= Provided information =
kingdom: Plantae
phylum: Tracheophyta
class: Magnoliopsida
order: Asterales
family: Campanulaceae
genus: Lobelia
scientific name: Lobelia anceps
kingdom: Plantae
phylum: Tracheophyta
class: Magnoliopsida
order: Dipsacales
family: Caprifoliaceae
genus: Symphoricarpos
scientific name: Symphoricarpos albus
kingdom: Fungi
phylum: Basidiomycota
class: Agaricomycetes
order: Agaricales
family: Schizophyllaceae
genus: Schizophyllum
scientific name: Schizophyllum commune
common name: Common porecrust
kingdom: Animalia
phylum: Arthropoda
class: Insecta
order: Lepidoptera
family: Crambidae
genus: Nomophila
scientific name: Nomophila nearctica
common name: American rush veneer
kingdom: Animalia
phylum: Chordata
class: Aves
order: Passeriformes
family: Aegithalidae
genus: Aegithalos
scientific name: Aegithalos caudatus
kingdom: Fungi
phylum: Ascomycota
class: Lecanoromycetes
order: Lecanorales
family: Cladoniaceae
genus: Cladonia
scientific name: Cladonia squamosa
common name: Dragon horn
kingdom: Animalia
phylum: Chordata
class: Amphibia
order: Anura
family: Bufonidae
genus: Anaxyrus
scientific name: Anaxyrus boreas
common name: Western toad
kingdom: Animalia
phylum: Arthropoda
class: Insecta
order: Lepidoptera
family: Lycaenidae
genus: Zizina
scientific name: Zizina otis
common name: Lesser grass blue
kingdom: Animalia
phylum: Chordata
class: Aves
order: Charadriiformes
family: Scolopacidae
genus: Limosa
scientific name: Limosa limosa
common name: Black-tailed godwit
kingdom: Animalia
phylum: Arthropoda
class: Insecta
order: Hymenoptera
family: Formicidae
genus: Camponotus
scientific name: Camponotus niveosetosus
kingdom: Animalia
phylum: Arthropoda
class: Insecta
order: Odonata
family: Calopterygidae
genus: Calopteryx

= Task details =
Copy all of the material above line for line, keeping every word, spelling, and the original order unchanged.

= Solution to the problem =
kingdom: Plantae
phylum: Tracheophyta
class: Magnoliopsida
order: Asterales
family: Campanulaceae
genus: Lobelia
scientific name: Lobelia anceps
kingdom: Plantae
phylum: Tracheophyta
class: Magnoliopsida
order: Dipsacales
family: Caprifoliaceae
genus: Symphoricarpos
scientific name: Symphoricarpos albus
kingdom: Fungi
phylum: Basidiomycota
class: Agaricomycetes
order: Agaricales
family: Schizophyllaceae
genus: Schizophyllum
scientific name: Schizophyllum commune
common name: Common porecrust
kingdom: Animalia
phylum: Arthropoda
class: Insecta
order: Lepidoptera
family: Crambidae
genus: Nomophila
scientific name: Nomophila nearctica
common name: American rush veneer
kingdom: Animalia
phylum: Chordata
class: Aves
order: Passeriformes
family: Aegithalidae
genus: Aegithalos
scientific name: Aegithalos caudatus
kingdom: Fungi
phylum: Ascomycota
class: Lecanoromycetes
order: Lecanorales
family: Cladoniaceae
genus: Cladonia
scientific name: Cladonia squamosa
common name: Dragon horn
kingdom: Animalia
phylum: Chordata
class: Amphibia
order: Anura
family: Bufonidae
genus: Anaxyrus
scientific name: Anaxyrus boreas
common name: Western toad
kingdom: Animalia
phylum: Arthropoda
class: Insecta
order: Lepidoptera
family: Lycaenidae
genus: Zizina
scientific name: Zizina otis
common name: Lesser grass blue
kingdom: Animalia
phylum: Chordata
class: Aves
order: Charadriiformes
family: Scolopacidae
genus: Limosa
scientific name: Limosa limosa
common name: Black-tailed godwit
kingdom: Animalia
phylum: Arthropoda
class: Insecta
order: Hymenoptera
family: Formicidae
genus: Camponotus
scientific name: Camponotus niveosetosus
kingdom: Animalia
phylum: Arthropoda
class: Insecta
order: Odonata
family: Calopterygidae
genus: Calopteryx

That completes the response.